The records are to be repeated in full, with the images removed.

[Saved data entries]
'''
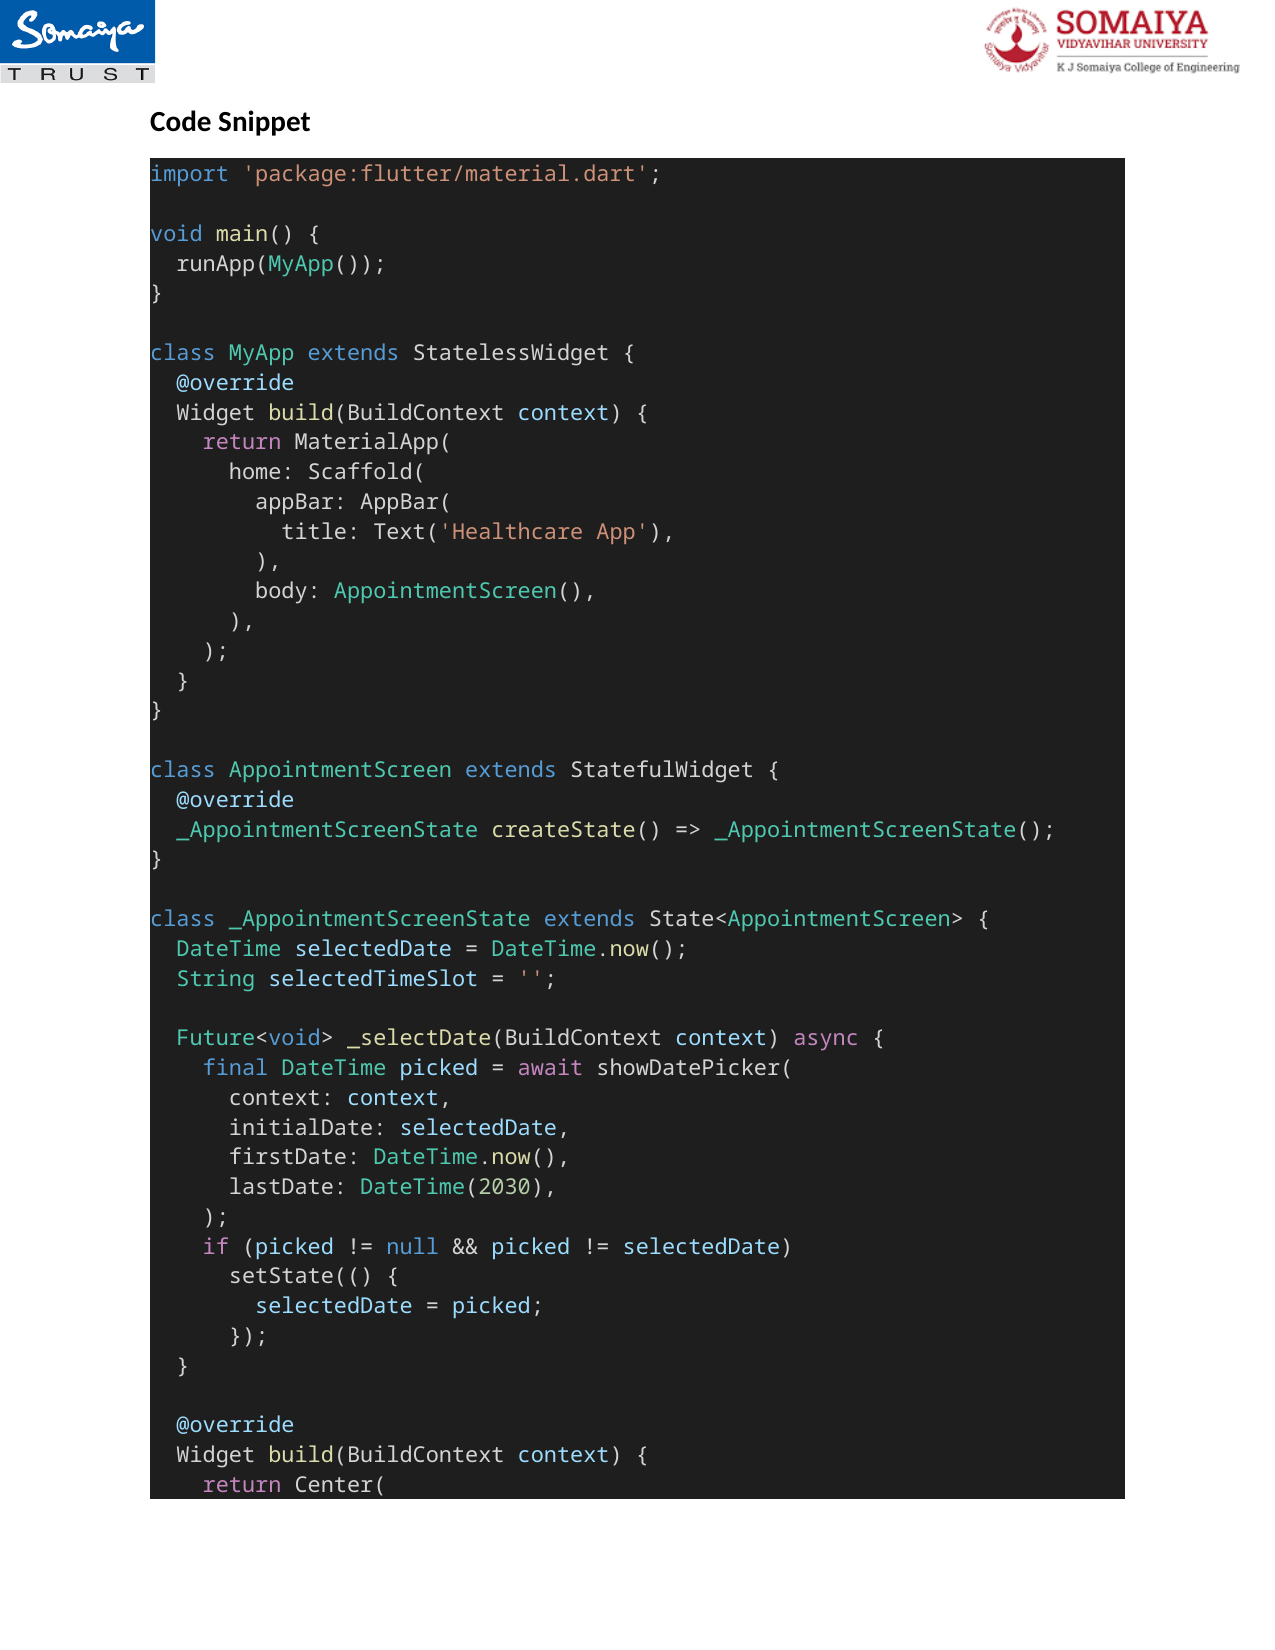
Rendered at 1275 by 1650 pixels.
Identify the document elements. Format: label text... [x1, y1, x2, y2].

text DateTime selectedDate = DateTime.now(); [150, 933, 1125, 963]
text class MyApp extends StatelessWidget { [150, 337, 1125, 367]
text } [150, 277, 1125, 307]
text title: Text('Healthcare App'), [150, 516, 1125, 546]
text } [150, 843, 1125, 873]
text _AppointmentScreenState createState() => _AppointmentScreenState(); [150, 814, 1125, 843]
picture [960, 0, 1257, 80]
text } [150, 1350, 1125, 1380]
text Widget build(BuildContext context) { [150, 1439, 1125, 1469]
text @override [150, 784, 1125, 814]
text String selectedTimeSlot = ''; [150, 963, 1125, 992]
text firstDate: DateTime.now(), [150, 1141, 1125, 1171]
text @override [150, 367, 1125, 397]
text appBar: AppBar( [150, 486, 1125, 516]
text context: context, [150, 1082, 1125, 1112]
text } [150, 665, 1125, 694]
text Code Snippet [150, 103, 1125, 139]
text home: Scaffold( [150, 456, 1125, 486]
text setState(() { [150, 1261, 1125, 1290]
text void main() { [150, 218, 1125, 248]
text return MaterialApp( [150, 426, 1125, 456]
text @override [150, 1409, 1125, 1439]
text final DateTime picked = await showDatePicker( [150, 1052, 1125, 1082]
text return Center( [150, 1469, 1125, 1499]
text class _AppointmentScreenState extends State<AppointmentScreen> { [150, 903, 1125, 933]
text ), [150, 546, 1125, 575]
text Widget build(BuildContext context) { [150, 397, 1125, 426]
picture [0, 0, 156, 83]
text if (picked != null && picked != selectedDate) [150, 1231, 1125, 1261]
text lastDate: DateTime(2030), [150, 1171, 1125, 1201]
text body: AppointmentScreen(), [150, 575, 1125, 605]
text ), [150, 605, 1125, 635]
text selectedDate = picked; [150, 1290, 1125, 1320]
text class AppointmentScreen extends StatefulWidget { [150, 754, 1125, 784]
text Future<void> _selectDate(BuildContext context) async { [150, 1022, 1125, 1052]
text initialDate: selectedDate, [150, 1112, 1125, 1141]
text import 'package:flutter/material.dart'; [150, 158, 1125, 188]
text ); [150, 635, 1125, 665]
text runApp(MyApp()); [150, 248, 1125, 277]
text }); [150, 1320, 1125, 1350]
text } [150, 694, 1125, 724]
text ); [150, 1201, 1125, 1231]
'''
> [ANSWER BOX]:
Rendered at 1275 by 1650 pixels.
Identify the document elements. Format: label text... [x1, y1, x2, y2].

text DateTime selectedDate = DateTime.now(); [150, 933, 1125, 963]
text class MyApp extends StatelessWidget { [150, 337, 1125, 367]
text } [150, 277, 1125, 307]
text title: Text('Healthcare App'), [150, 516, 1125, 546]
text } [150, 843, 1125, 873]
text _AppointmentScreenState createState() => _AppointmentScreenState(); [150, 814, 1125, 843]
picture [960, 0, 1257, 80]
text } [150, 1350, 1125, 1380]
text Widget build(BuildContext context) { [150, 1439, 1125, 1469]
text @override [150, 784, 1125, 814]
text String selectedTimeSlot = ''; [150, 963, 1125, 992]
text firstDate: DateTime.now(), [150, 1141, 1125, 1171]
text @override [150, 367, 1125, 397]
text appBar: AppBar( [150, 486, 1125, 516]
text context: context, [150, 1082, 1125, 1112]
text } [150, 665, 1125, 694]
text Code Snippet [150, 103, 1125, 139]
text home: Scaffold( [150, 456, 1125, 486]
text setState(() { [150, 1261, 1125, 1290]
text void main() { [150, 218, 1125, 248]
text return MaterialApp( [150, 426, 1125, 456]
text @override [150, 1409, 1125, 1439]
text final DateTime picked = await showDatePicker( [150, 1052, 1125, 1082]
text return Center( [150, 1469, 1125, 1499]
text class _AppointmentScreenState extends State<AppointmentScreen> { [150, 903, 1125, 933]
text ), [150, 546, 1125, 575]
text Widget build(BuildContext context) { [150, 397, 1125, 426]
picture [0, 0, 156, 83]
text if (picked != null && picked != selectedDate) [150, 1231, 1125, 1261]
text lastDate: DateTime(2030), [150, 1171, 1125, 1201]
text body: AppointmentScreen(), [150, 575, 1125, 605]
text ), [150, 605, 1125, 635]
text selectedDate = picked; [150, 1290, 1125, 1320]
text class AppointmentScreen extends StatefulWidget { [150, 754, 1125, 784]
text Future<void> _selectDate(BuildContext context) async { [150, 1022, 1125, 1052]
text initialDate: selectedDate, [150, 1112, 1125, 1141]
text import 'package:flutter/material.dart'; [150, 158, 1125, 188]
text ); [150, 635, 1125, 665]
text runApp(MyApp()); [150, 248, 1125, 277]
text }); [150, 1320, 1125, 1350]
text } [150, 694, 1125, 724]
text ); [150, 1201, 1125, 1231]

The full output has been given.